Money Monday: Credit FAQ for Homebuyers

Money Monday: Credit FAQ for Homebuyers

Money Monday: Credit FAQ for Homebuyers

Six questions that all prospective homebuyers should know the answers to.

Published November 5, 2012

While there may be lingering questions about taking the leap in purchasing a home, the elements of the home buying process combined with stabilizing home values make it the right time to consider buying your first home. Preparation is key, however, to making sure that you have placed your best foot forward when searching for a home mortgage.

Here’s an FAQ to keep in mind when shopping around for a mortgage:

Q:  What are the current interest rates and the best places to get a mortgage?

A:  Interest rates can fluctuate. For example, recently rates for a 30-year, fixed-rate mortgages were about 3.62 percent. These rates typically fluctuate on a daily basis and may not be applicable to your specific situation (a low credit rating, for example, can impact your ability to get the lowest market rates), so talk to your lender about your options. When selecting lenders you’ll have the option of working with a local bank, a credit union, an online lender, or a mortgage broker (who will “shop” your application around to any or all of the lender types mentioned here).

Q:  So, what is a FICO score?

A:  This is a numerical, computer-generated statistical grade that automatically evaluates all the information in your credit profile and generates a number that lenders use as a parameter when approving or turning down loan applications. Your FICO (which stands for Fair, Isaac and Company) score isn’t the only deciding factor during the loan approval process, but it is an important one. The FICO score is calculated from several different pieces of credit data in your credit report, and is grouped by payment history, amounts owed, length of credit history, new credit and types of credit used. Credit scores generally range from 300 to 850.

→ BRIEF 1
In the credit FAQ, rewrite the passage from "Q:  So, what" to "300 to 850.", putting "creditors" in place of "lenders".
→ BRIEF 2
According to the credit FAQ, what does FICO stand for?
→ BRIEF 3
Do these statements agree with the credit FAQ? Answer yes or no for each, and quote the words that decide it.
(a) Credit scores generally range from 300 to 850.
(b) The FICO score is the only deciding factor in loan approval.
(c) Rates for 30-year, fixed-rate mortgages were recently about 3.62 percent.
You won't need the records for this.

→ INFORMATION GIVEN
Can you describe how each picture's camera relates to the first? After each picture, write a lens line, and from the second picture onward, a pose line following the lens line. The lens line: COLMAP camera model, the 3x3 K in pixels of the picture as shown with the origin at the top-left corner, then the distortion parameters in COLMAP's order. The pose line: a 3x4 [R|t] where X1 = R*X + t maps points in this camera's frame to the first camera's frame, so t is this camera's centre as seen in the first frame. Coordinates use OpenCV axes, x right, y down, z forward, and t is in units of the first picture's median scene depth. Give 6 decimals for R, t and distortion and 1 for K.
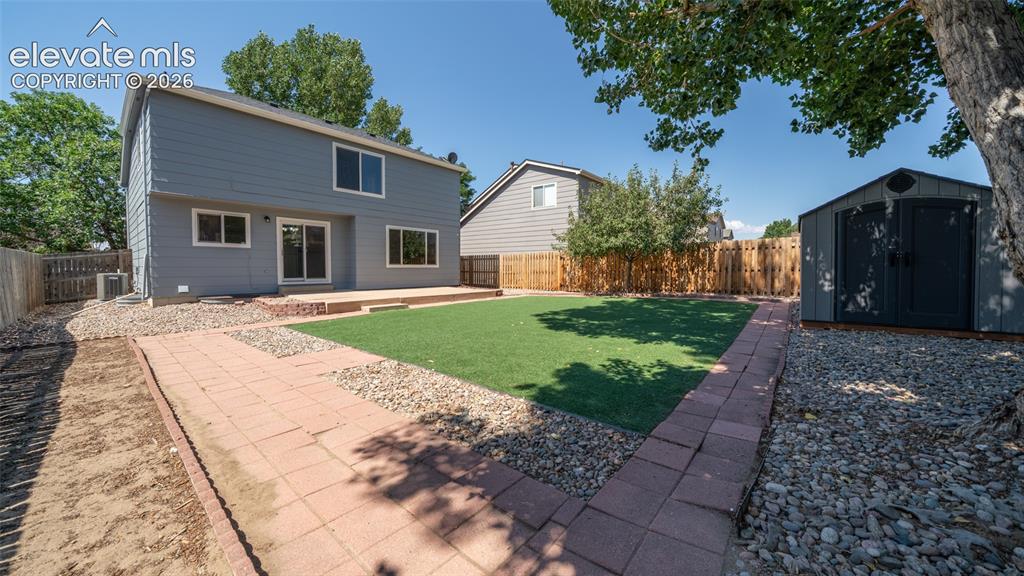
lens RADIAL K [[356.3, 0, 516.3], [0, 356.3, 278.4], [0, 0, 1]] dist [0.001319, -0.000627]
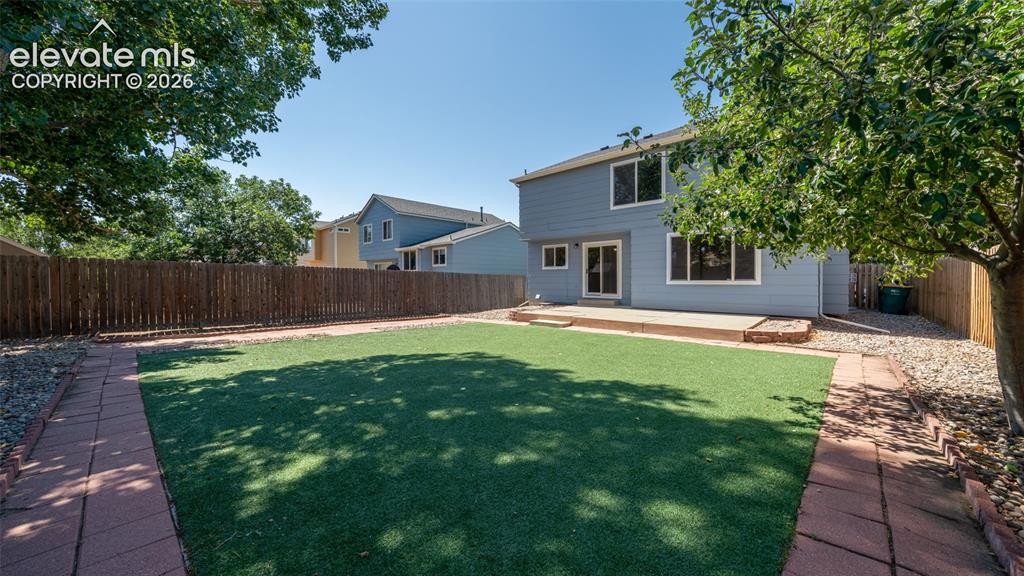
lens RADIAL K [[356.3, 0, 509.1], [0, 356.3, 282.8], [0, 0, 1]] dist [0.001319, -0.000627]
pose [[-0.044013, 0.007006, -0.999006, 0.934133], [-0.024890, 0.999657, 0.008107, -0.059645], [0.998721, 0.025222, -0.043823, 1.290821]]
...
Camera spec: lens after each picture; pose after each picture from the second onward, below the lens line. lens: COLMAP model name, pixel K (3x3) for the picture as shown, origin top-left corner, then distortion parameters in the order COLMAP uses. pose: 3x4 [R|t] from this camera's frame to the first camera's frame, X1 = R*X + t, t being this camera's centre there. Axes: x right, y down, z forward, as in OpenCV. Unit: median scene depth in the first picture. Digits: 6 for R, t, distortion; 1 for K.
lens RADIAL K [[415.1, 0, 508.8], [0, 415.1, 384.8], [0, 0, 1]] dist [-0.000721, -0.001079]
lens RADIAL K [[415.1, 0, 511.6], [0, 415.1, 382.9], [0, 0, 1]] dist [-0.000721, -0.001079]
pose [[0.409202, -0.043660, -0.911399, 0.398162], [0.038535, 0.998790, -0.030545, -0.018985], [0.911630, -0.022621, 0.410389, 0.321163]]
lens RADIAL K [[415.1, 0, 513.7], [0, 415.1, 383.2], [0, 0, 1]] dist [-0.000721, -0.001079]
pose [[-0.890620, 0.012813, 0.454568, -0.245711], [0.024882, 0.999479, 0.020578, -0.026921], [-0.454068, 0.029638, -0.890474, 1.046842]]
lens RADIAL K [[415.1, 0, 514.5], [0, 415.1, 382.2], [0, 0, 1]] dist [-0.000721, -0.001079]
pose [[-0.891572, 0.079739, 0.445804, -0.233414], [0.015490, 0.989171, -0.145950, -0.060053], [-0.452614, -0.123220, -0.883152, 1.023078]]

→ YOUR RESPONSE 1
Q:  So, what is a FICO score?

A:  This is a numerical, computer-generated statistical grade that automatically evaluates all the information in your credit profile and generates a number that creditors use as a parameter when approving or turning down loan applications. Your FICO (which stands for Fair, Isaac and Company) score isn’t the only deciding factor during the loan approval process, but it is an important one. The FICO score is calculated from several different pieces of credit data in your credit report, and is grouped by payment history, amounts owed, length of credit history, new credit and types of credit used. Credit scores generally range from 300 to 850.

→ YOUR RESPONSE 2
Fair, Isaac and Company.

→ YOUR RESPONSE 3
(a) Yes: "Credit scores generally range from 300 to 850."
(b) No: "Your FICO (which stands for Fair, Isaac and Company) score isn’t the only deciding factor during the loan approval process"
(c) Yes: "recently rates for a 30-year, fixed-rate mortgages were about 3.62 percent"